(Image comparison data)
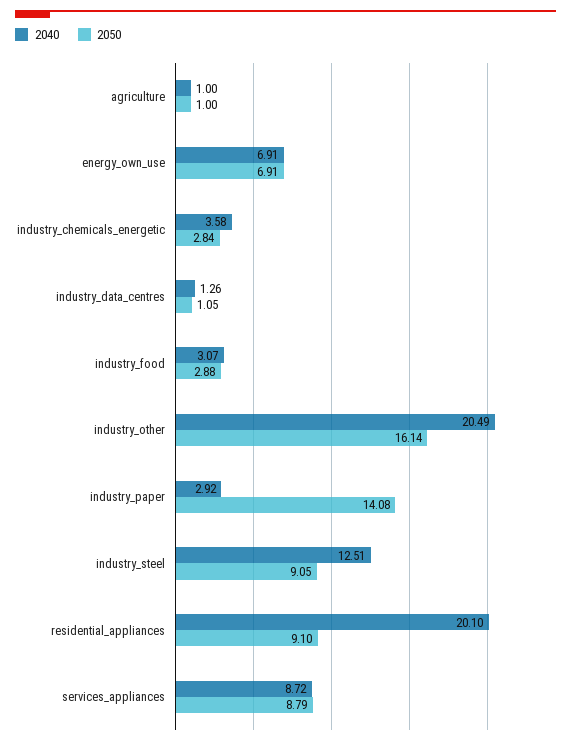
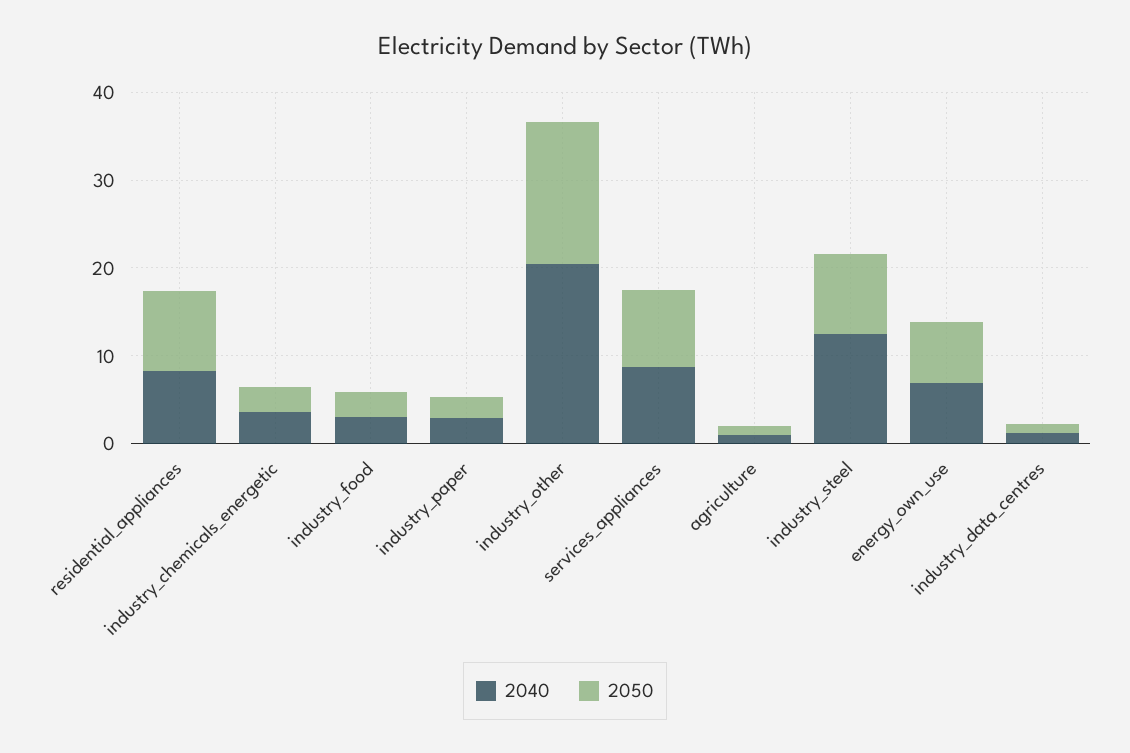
2050, industry_paper: 14.08 -> 2
2040, residential_appliances: 20.1 -> 8

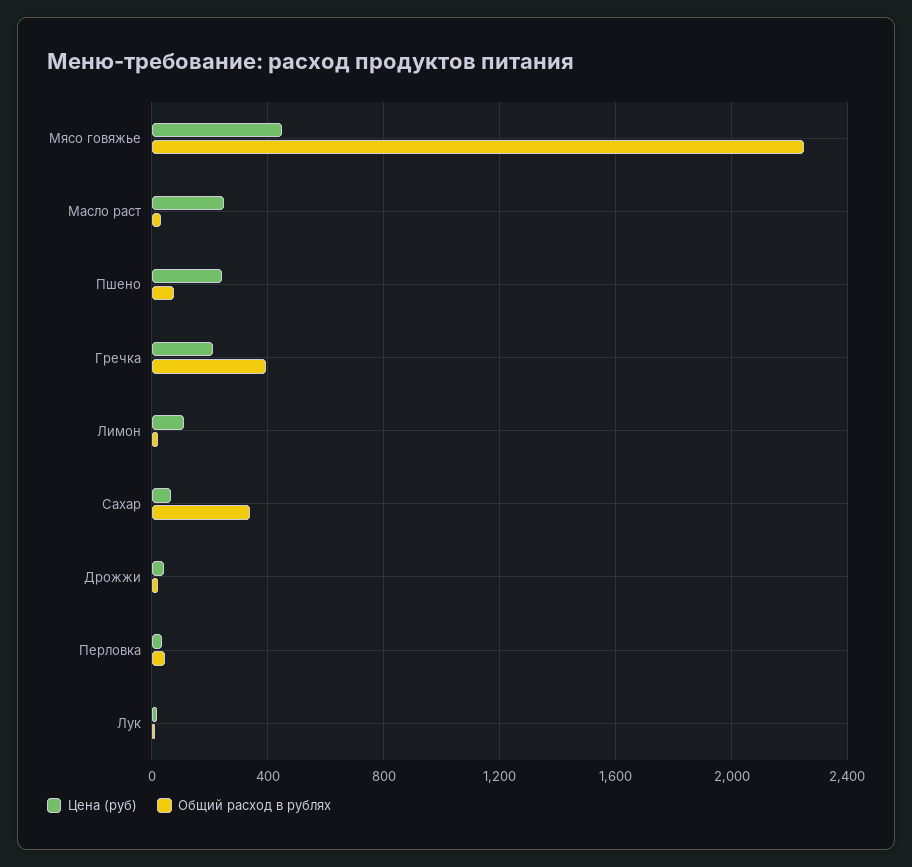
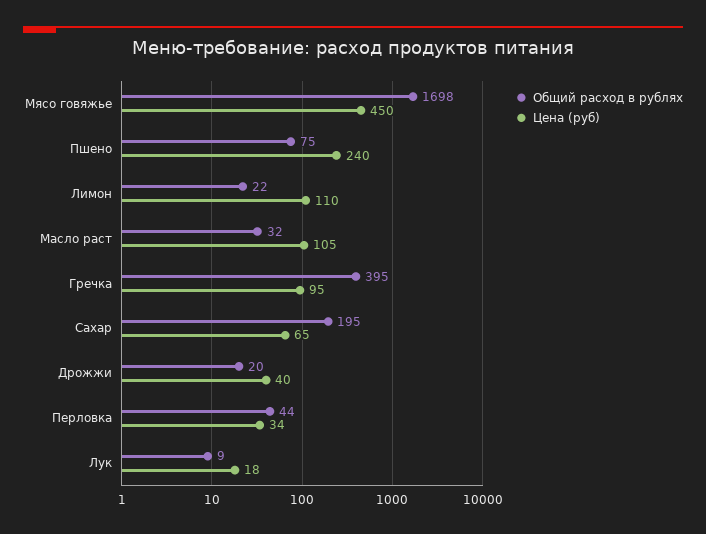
Общий расход в рублях, Мясо говяжье: 2250 -> 1698
Цена (руб), Масло раст: 250 -> 105
Цена (руб), Гречка: 200 -> 95
Общий расход в рублях, Сахар: 350 -> 195

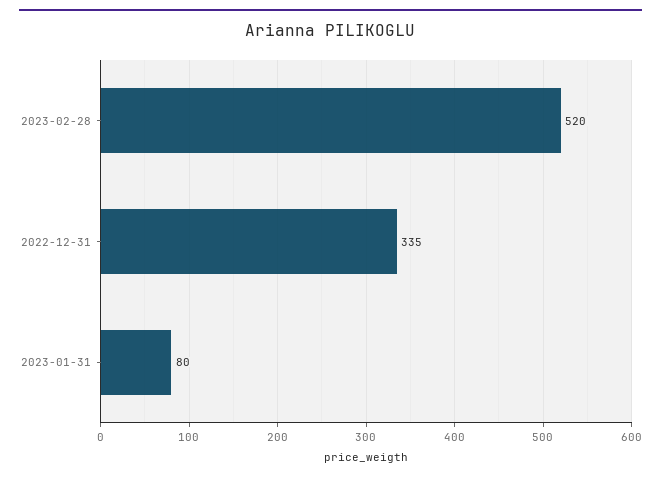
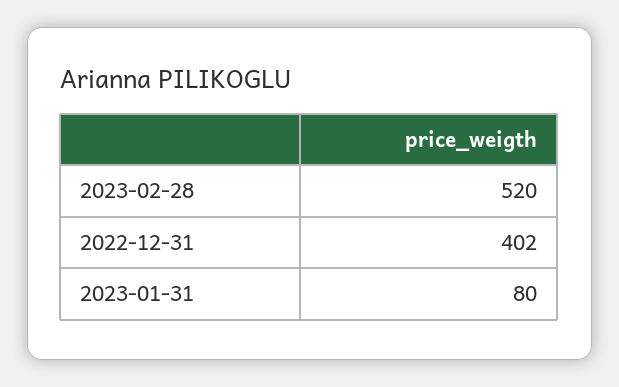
2022-12-31: 335 -> 402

● TASK DESCRIPTION
Exactly retype each record above, dropping images.

● ANSWER BOX
2050, industry_paper: 14.08 -> 2
2040, residential_appliances: 20.1 -> 8

Общий расход в рублях, Мясо говяжье: 2250 -> 1698
Цена (руб), Масло раст: 250 -> 105
Цена (руб), Гречка: 200 -> 95
Общий расход в рублях, Сахар: 350 -> 195

2022-12-31: 335 -> 402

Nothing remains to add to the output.